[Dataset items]
◇ ◇ ◇ ◇ ◇

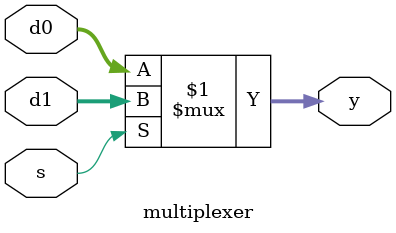
<source format=sv>
module multiplexer 
	#(parameter n=8) 
	(input logic [n-1:0] d0, d1,
	input logic s, 
	output logic [n-1:0] y);
	
	assign y = s ? d1:d0;
	

endmodule

</source>
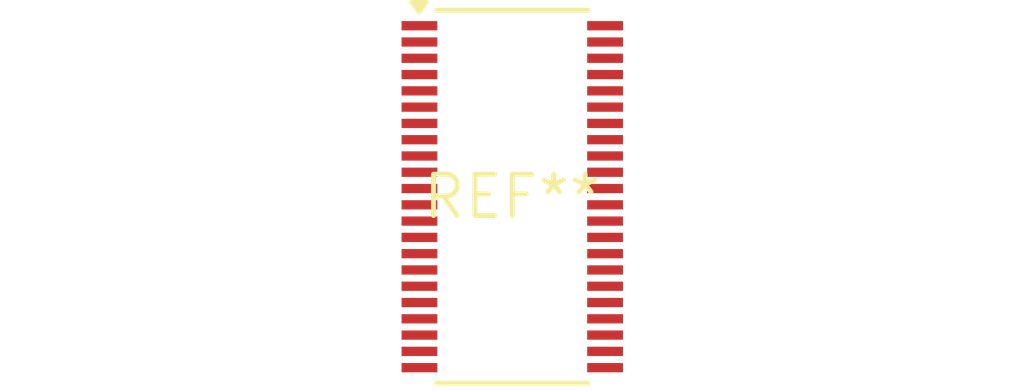
<source format=kicad_pcb>
(kicad_pcb (version 20240108) (generator pcbnew)

  (general
    (thickness 1.6)
  )

  (paper "A4")
  (layers
    (0 "F.Cu" signal)
    (31 "B.Cu" signal)
    (32 "B.Adhes" user "B.Adhesive")
    (33 "F.Adhes" user "F.Adhesive")
    (34 "B.Paste" user)
    (35 "F.Paste" user)
    (36 "B.SilkS" user "B.Silkscreen")
    (37 "F.SilkS" user "F.Silkscreen")
    (38 "B.Mask" user)
    (39 "F.Mask" user)
    (40 "Dwgs.User" user "User.Drawings")
    (41 "Cmts.User" user "User.Comments")
    (42 "Eco1.User" user "User.Eco1")
    (43 "Eco2.User" user "User.Eco2")
    (44 "Edge.Cuts" user)
    (45 "Margin" user)
    (46 "B.CrtYd" user "B.Courtyard")
    (47 "F.CrtYd" user "F.Courtyard")
    (48 "B.Fab" user)
    (49 "F.Fab" user)
    (50 "User.1" user)
    (51 "User.2" user)
    (52 "User.3" user)
    (53 "User.4" user)
    (54 "User.5" user)
    (55 "User.6" user)
    (56 "User.7" user)
    (57 "User.8" user)
    (58 "User.9" user)
  )

  (setup
    (pad_to_mask_clearance 0)
    (pcbplotparams
      (layerselection 0x00010fc_ffffffff)
      (plot_on_all_layers_selection 0x0000000_00000000)
      (disableapertmacros false)
      (usegerberextensions false)
      (usegerberattributes false)
      (usegerberadvancedattributes false)
      (creategerberjobfile false)
      (dashed_line_dash_ratio 12.000000)
      (dashed_line_gap_ratio 3.000000)
      (svgprecision 4)
      (plotframeref false)
      (viasonmask false)
      (mode 1)
      (useauxorigin false)
      (hpglpennumber 1)
      (hpglpenspeed 20)
      (hpglpendiameter 15.000000)
      (dxfpolygonmode false)
      (dxfimperialunits false)
      (dxfusepcbnewfont false)
      (psnegative false)
      (psa4output false)
      (plotreference false)
      (plotvalue false)
      (plotinvisibletext false)
      (sketchpadsonfab false)
      (subtractmaskfromsilk false)
      (outputformat 1)
      (mirror false)
      (drillshape 1)
      (scaleselection 1)
      (outputdirectory "")
    )
  )

  (net 0 "")

  (footprint "TSSOP-44_4.4x11.2mm_P0.5mm" (layer "F.Cu") (at 0 0))

)

</source>
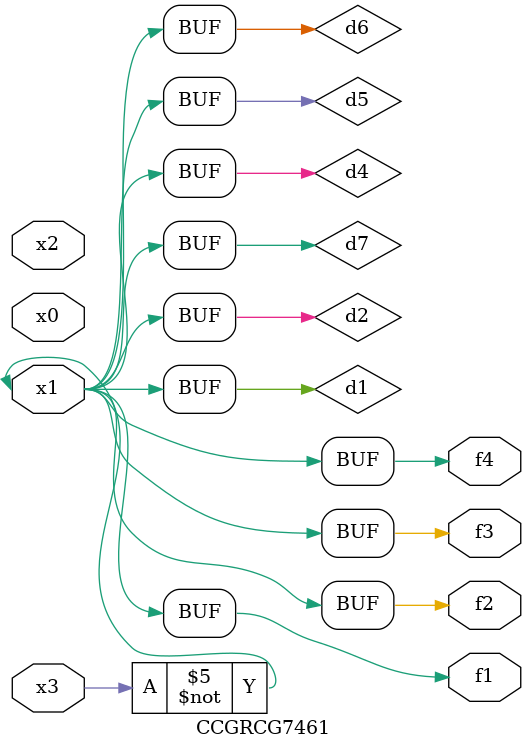
<source format=v>
module CCGRCG7461(
	input x0, x1, x2, x3,
	output f1, f2, f3, f4
);

	wire d1, d2, d3, d4, d5, d6, d7;

	not (d1, x3);
	buf (d2, x1);
	xnor (d3, d1, d2);
	nor (d4, d1);
	buf (d5, d1, d2);
	buf (d6, d4, d5);
	nand (d7, d4);
	assign f1 = d6;
	assign f2 = d7;
	assign f3 = d6;
	assign f4 = d6;
endmodule

</source>
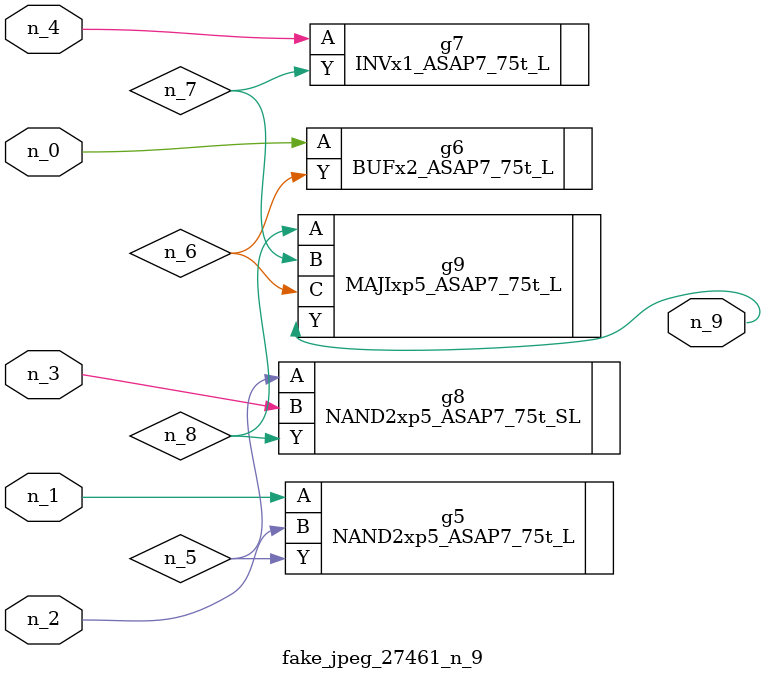
<source format=v>
module fake_jpeg_27461_n_9 (n_3, n_2, n_1, n_0, n_4, n_9);

input n_3;
input n_2;
input n_1;
input n_0;
input n_4;

output n_9;

wire n_8;
wire n_6;
wire n_5;
wire n_7;

NAND2xp5_ASAP7_75t_L g5 ( 
.A(n_1),
.B(n_2),
.Y(n_5)
);

BUFx2_ASAP7_75t_L g6 ( 
.A(n_0),
.Y(n_6)
);

INVx1_ASAP7_75t_L g7 ( 
.A(n_4),
.Y(n_7)
);

NAND2xp5_ASAP7_75t_SL g8 ( 
.A(n_5),
.B(n_3),
.Y(n_8)
);

MAJIxp5_ASAP7_75t_L g9 ( 
.A(n_8),
.B(n_7),
.C(n_6),
.Y(n_9)
);


endmodule
</source>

◇ ◇ ◇ ◇ ◇

◆ **Task details**: Could you copy all of the entries above exactly, without the pictures?

◆ **Exercise output**:
<source format=sv>
module multiplexer 
	#(parameter n=8) 
	(input logic [n-1:0] d0, d1,
	input logic s, 
	output logic [n-1:0] y);
	
	assign y = s ? d1:d0;
	

endmodule

</source>
<source format=kicad_pcb>
(kicad_pcb (version 20240108) (generator pcbnew)

  (general
    (thickness 1.6)
  )

  (paper "A4")
  (layers
    (0 "F.Cu" signal)
    (31 "B.Cu" signal)
    (32 "B.Adhes" user "B.Adhesive")
    (33 "F.Adhes" user "F.Adhesive")
    (34 "B.Paste" user)
    (35 "F.Paste" user)
    (36 "B.SilkS" user "B.Silkscreen")
    (37 "F.SilkS" user "F.Silkscreen")
    (38 "B.Mask" user)
    (39 "F.Mask" user)
    (40 "Dwgs.User" user "User.Drawings")
    (41 "Cmts.User" user "User.Comments")
    (42 "Eco1.User" user "User.Eco1")
    (43 "Eco2.User" user "User.Eco2")
    (44 "Edge.Cuts" user)
    (45 "Margin" user)
    (46 "B.CrtYd" user "B.Courtyard")
    (47 "F.CrtYd" user "F.Courtyard")
    (48 "B.Fab" user)
    (49 "F.Fab" user)
    (50 "User.1" user)
    (51 "User.2" user)
    (52 "User.3" user)
    (53 "User.4" user)
    (54 "User.5" user)
    (55 "User.6" user)
    (56 "User.7" user)
    (57 "User.8" user)
    (58 "User.9" user)
  )

  (setup
    (pad_to_mask_clearance 0)
    (pcbplotparams
      (layerselection 0x00010fc_ffffffff)
      (plot_on_all_layers_selection 0x0000000_00000000)
      (disableapertmacros false)
      (usegerberextensions false)
      (usegerberattributes false)
      (usegerberadvancedattributes false)
      (creategerberjobfile false)
      (dashed_line_dash_ratio 12.000000)
      (dashed_line_gap_ratio 3.000000)
      (svgprecision 4)
      (plotframeref false)
      (viasonmask false)
      (mode 1)
      (useauxorigin false)
      (hpglpennumber 1)
      (hpglpenspeed 20)
      (hpglpendiameter 15.000000)
      (dxfpolygonmode false)
      (dxfimperialunits false)
      (dxfusepcbnewfont false)
      (psnegative false)
      (psa4output false)
      (plotreference false)
      (plotvalue false)
      (plotinvisibletext false)
      (sketchpadsonfab false)
      (subtractmaskfromsilk false)
      (outputformat 1)
      (mirror false)
      (drillshape 1)
      (scaleselection 1)
      (outputdirectory "")
    )
  )

  (net 0 "")

  (footprint "TSSOP-44_4.4x11.2mm_P0.5mm" (layer "F.Cu") (at 0 0))

)

</source>
<source format=v>
module CCGRCG7461(
	input x0, x1, x2, x3,
	output f1, f2, f3, f4
);

	wire d1, d2, d3, d4, d5, d6, d7;

	not (d1, x3);
	buf (d2, x1);
	xnor (d3, d1, d2);
	nor (d4, d1);
	buf (d5, d1, d2);
	buf (d6, d4, d5);
	nand (d7, d4);
	assign f1 = d6;
	assign f2 = d7;
	assign f3 = d6;
	assign f4 = d6;
endmodule

</source>
<source format=v>
module fake_jpeg_27461_n_9 (n_3, n_2, n_1, n_0, n_4, n_9);

input n_3;
input n_2;
input n_1;
input n_0;
input n_4;

output n_9;

wire n_8;
wire n_6;
wire n_5;
wire n_7;

NAND2xp5_ASAP7_75t_L g5 ( 
.A(n_1),
.B(n_2),
.Y(n_5)
);

BUFx2_ASAP7_75t_L g6 ( 
.A(n_0),
.Y(n_6)
);

INVx1_ASAP7_75t_L g7 ( 
.A(n_4),
.Y(n_7)
);

NAND2xp5_ASAP7_75t_SL g8 ( 
.A(n_5),
.B(n_3),
.Y(n_8)
);

MAJIxp5_ASAP7_75t_L g9 ( 
.A(n_8),
.B(n_7),
.C(n_6),
.Y(n_9)
);


endmodule
</source>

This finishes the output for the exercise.